| Task brief |
Please report how many lines of the listing hold the word "down". Add nothing to the number.
Data excerpts section start
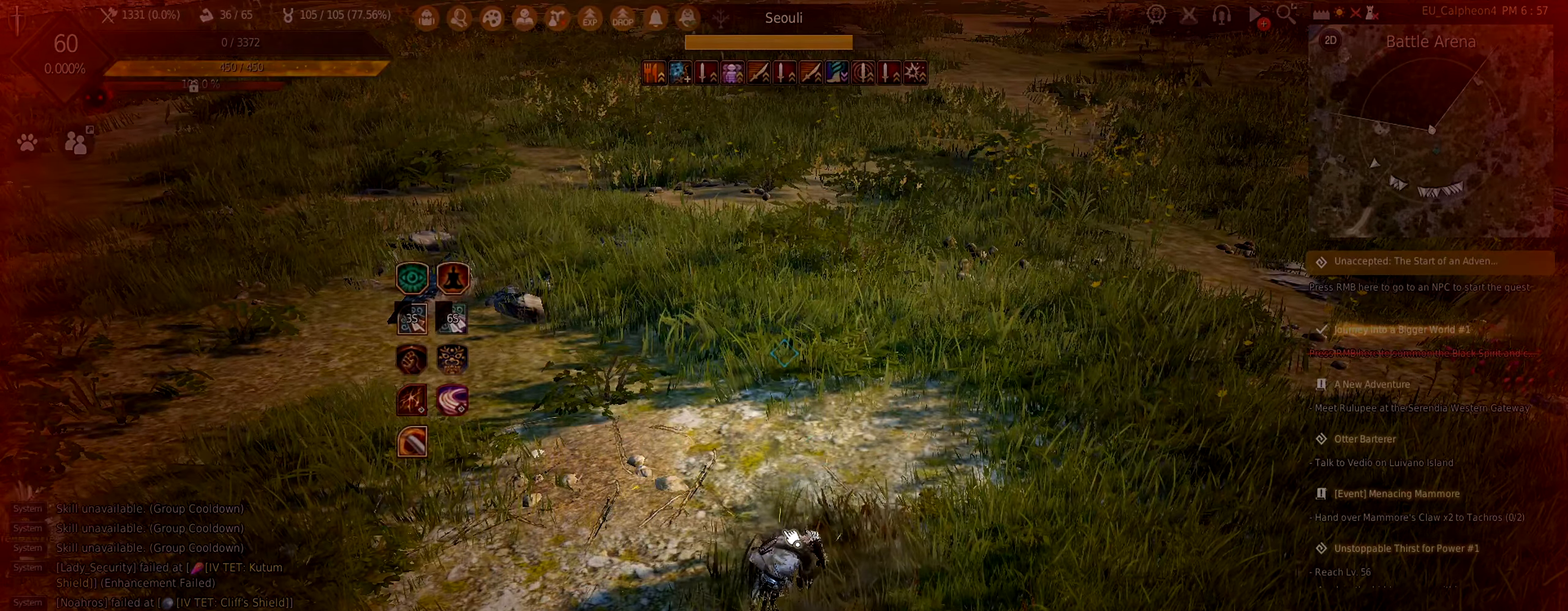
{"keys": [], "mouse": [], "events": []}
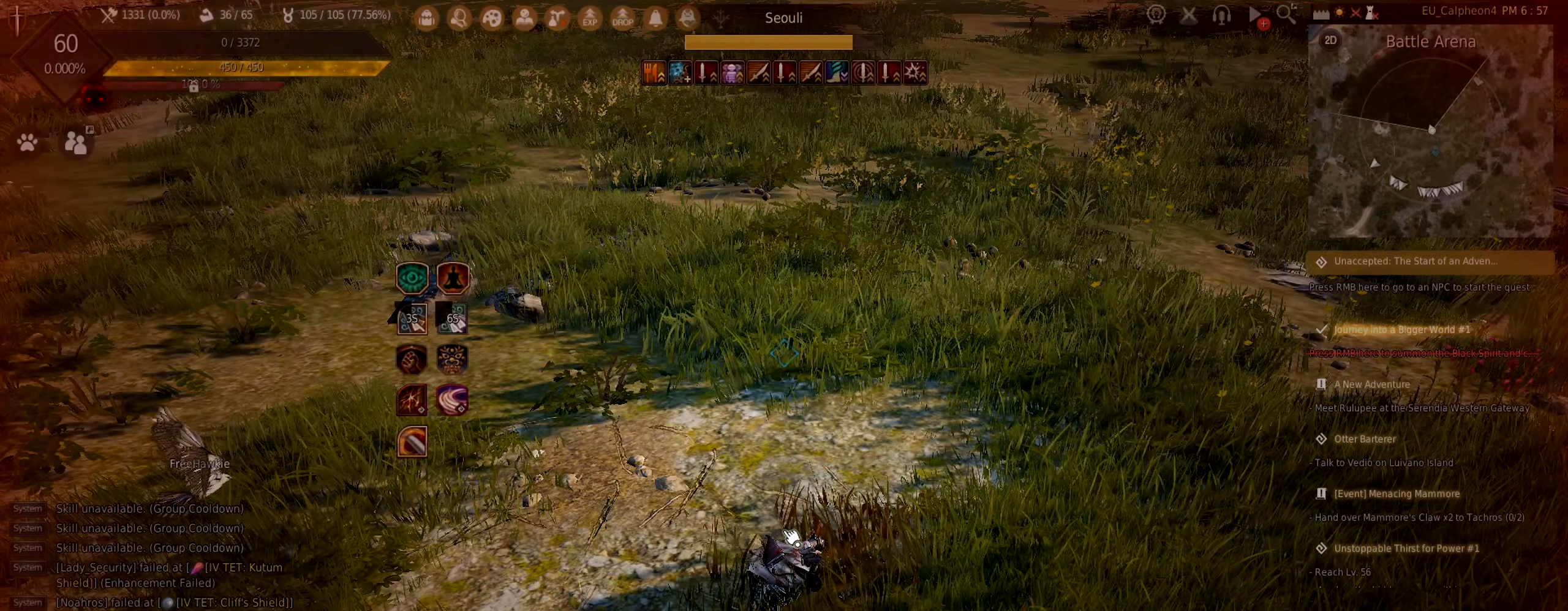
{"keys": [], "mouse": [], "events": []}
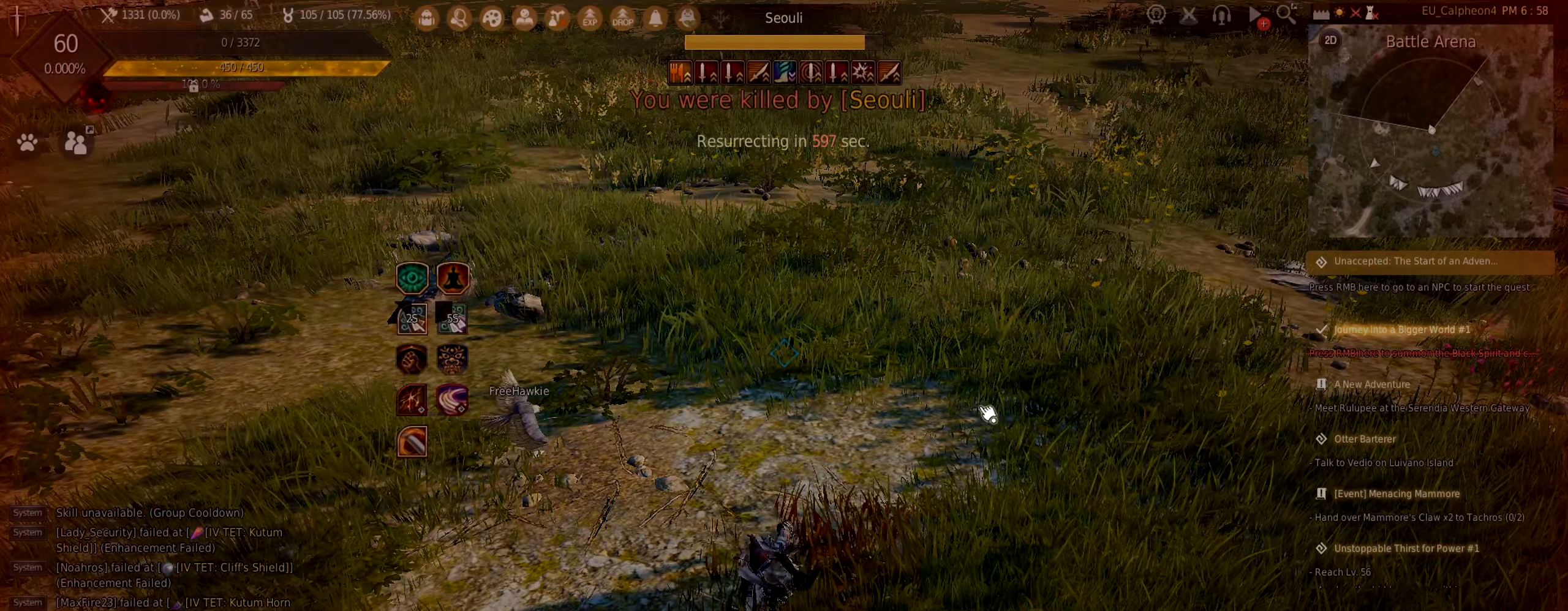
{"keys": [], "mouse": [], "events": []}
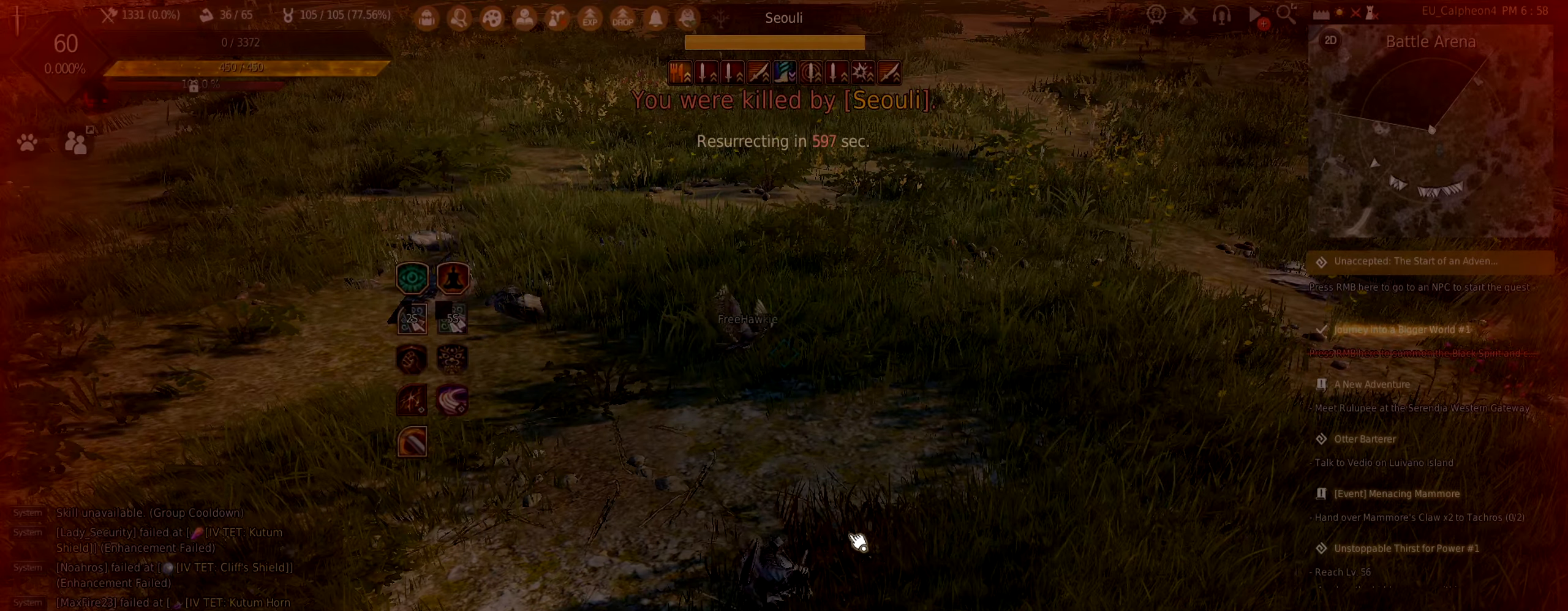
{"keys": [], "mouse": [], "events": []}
Data excerpts section end
Data excerpts section start
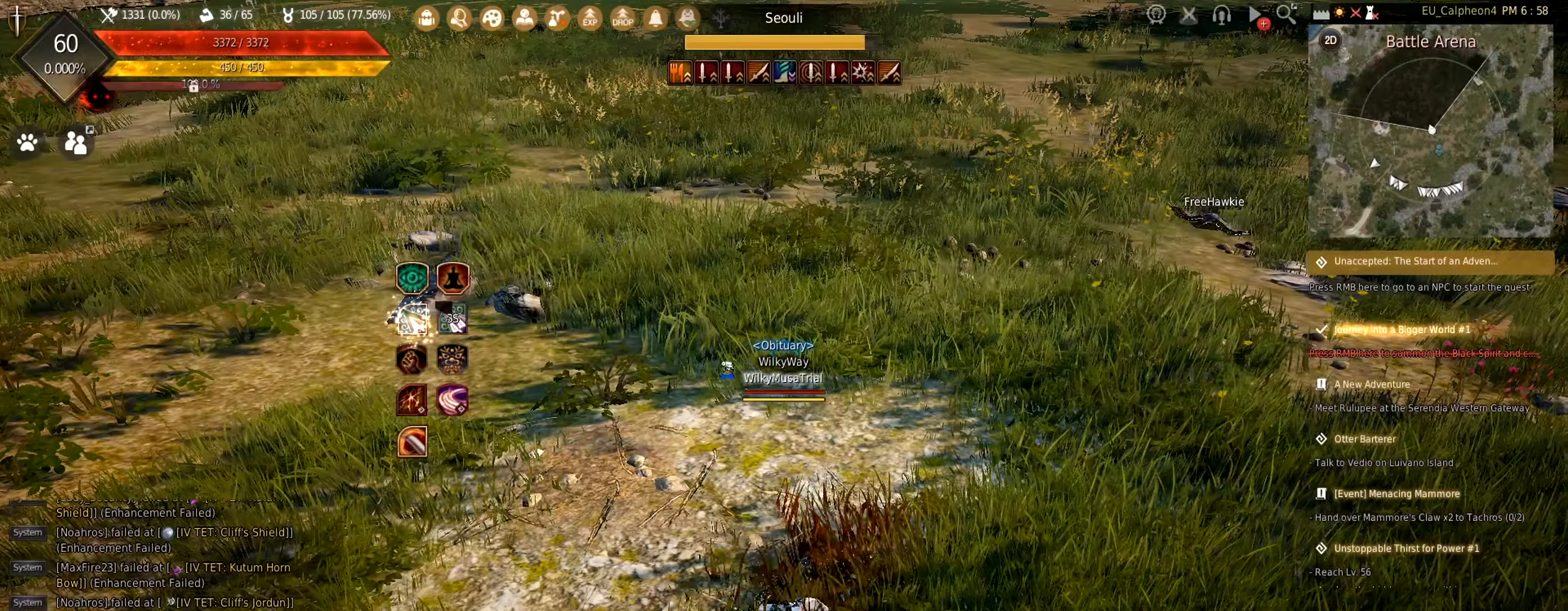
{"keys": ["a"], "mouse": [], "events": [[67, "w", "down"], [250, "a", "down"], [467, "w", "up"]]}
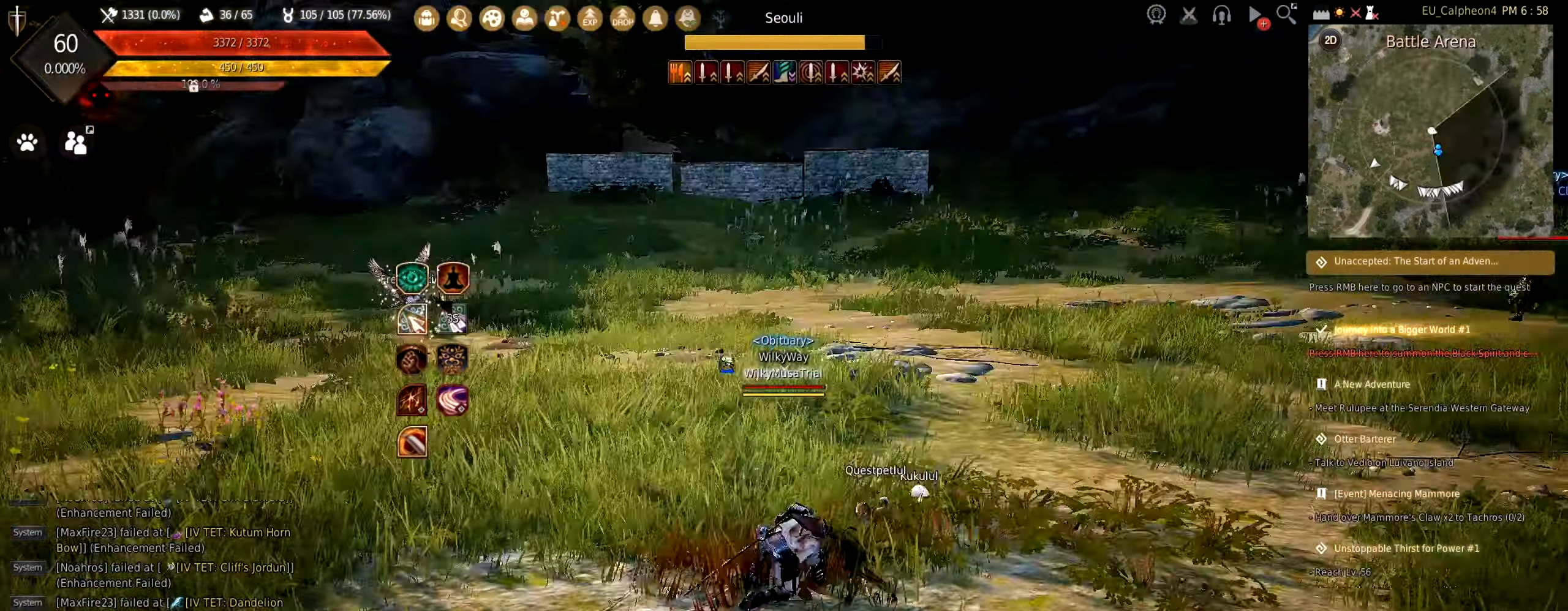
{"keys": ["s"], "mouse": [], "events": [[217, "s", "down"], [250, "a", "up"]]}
Data excerpts section end
| Answer section |
2